::: Provided entries :::
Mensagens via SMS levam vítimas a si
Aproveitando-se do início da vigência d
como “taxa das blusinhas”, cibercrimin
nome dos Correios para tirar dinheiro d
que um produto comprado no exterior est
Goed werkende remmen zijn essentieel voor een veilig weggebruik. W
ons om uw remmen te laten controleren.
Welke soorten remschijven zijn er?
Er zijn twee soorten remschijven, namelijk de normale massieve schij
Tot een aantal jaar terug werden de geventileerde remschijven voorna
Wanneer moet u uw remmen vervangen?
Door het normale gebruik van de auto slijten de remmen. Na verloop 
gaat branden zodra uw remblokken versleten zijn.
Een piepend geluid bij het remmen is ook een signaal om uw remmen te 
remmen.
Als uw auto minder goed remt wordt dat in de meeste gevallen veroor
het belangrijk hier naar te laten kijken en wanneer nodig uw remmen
:::
::: Provided entries :::
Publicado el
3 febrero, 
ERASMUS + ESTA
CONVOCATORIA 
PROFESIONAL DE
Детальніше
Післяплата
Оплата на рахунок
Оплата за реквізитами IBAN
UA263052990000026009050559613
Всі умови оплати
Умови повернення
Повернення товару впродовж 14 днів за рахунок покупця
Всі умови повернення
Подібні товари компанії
:::
*To do*. Only the lines above starting at the one containing "Door het normale" and ending at the one containing "het belangrijk hier", both included, are to be returned, exactly as they read.

*Solution*.
Door het normale gebruik van de auto slijten de remmen. Na verloop 
gaat branden zodra uw remblokken versleten zijn.
Een piepend geluid bij het remmen is ook een signaal om uw remmen te 
remmen.
Als uw auto minder goed remt wordt dat in de meeste gevallen veroor
het belangrijk hier naar te laten kijken en wanneer nodig uw remmen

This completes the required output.